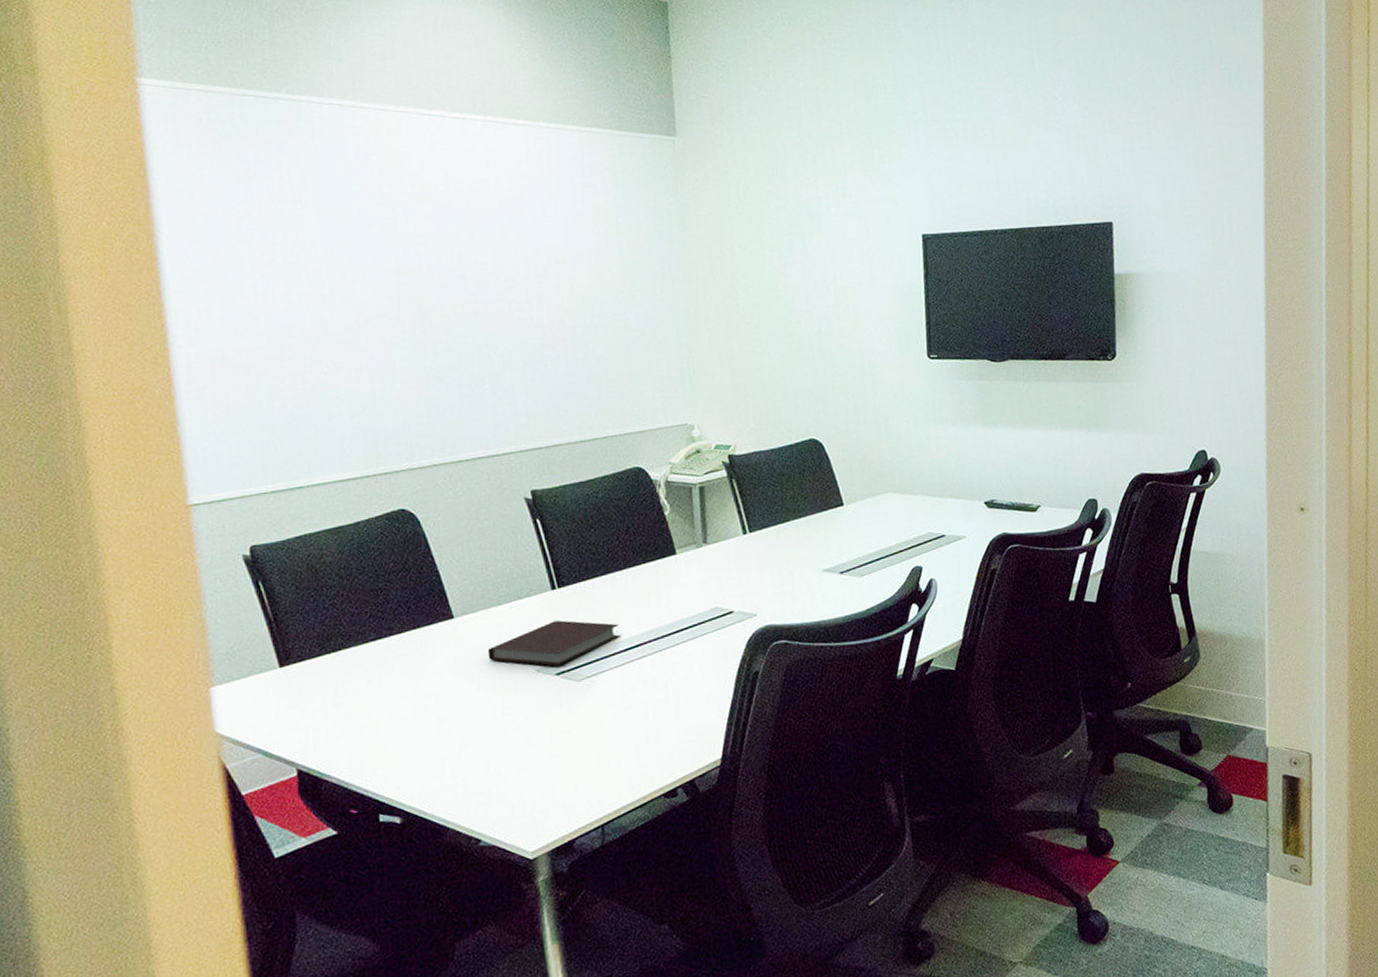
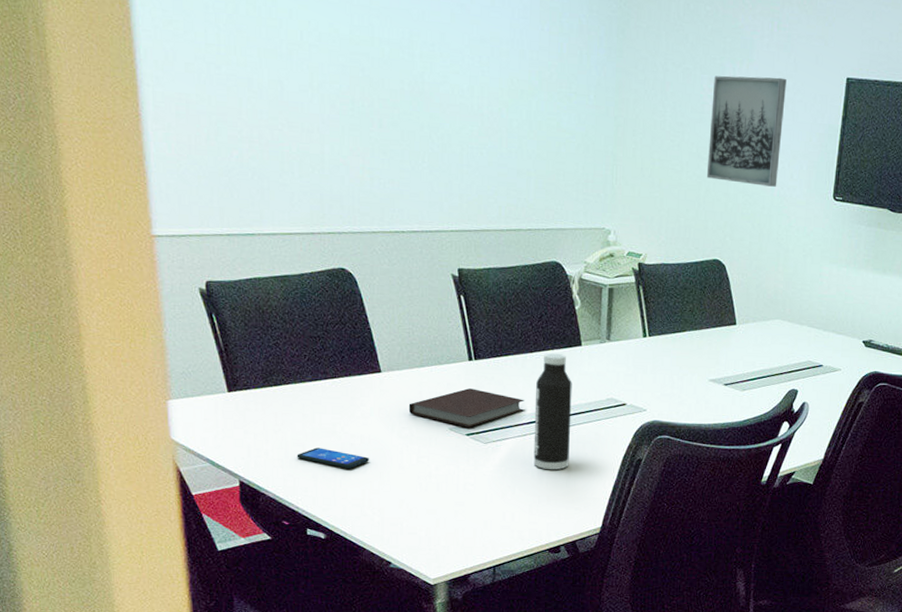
smartphone: none [362,715,447,736] -> present [297,447,369,468]
water bottle: none [630,566,677,701] -> present [533,353,572,470]
wall art: none [784,244,866,356] -> present [706,76,786,187]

---+---

**Your assignment:**
Leave out the pictures and copy the rest of the material above exactly.

**Result of the exercise:**
smartphone: none [362,715,447,736] -> present [297,447,369,468]
water bottle: none [630,566,677,701] -> present [533,353,572,470]
wall art: none [784,244,866,356] -> present [706,76,786,187]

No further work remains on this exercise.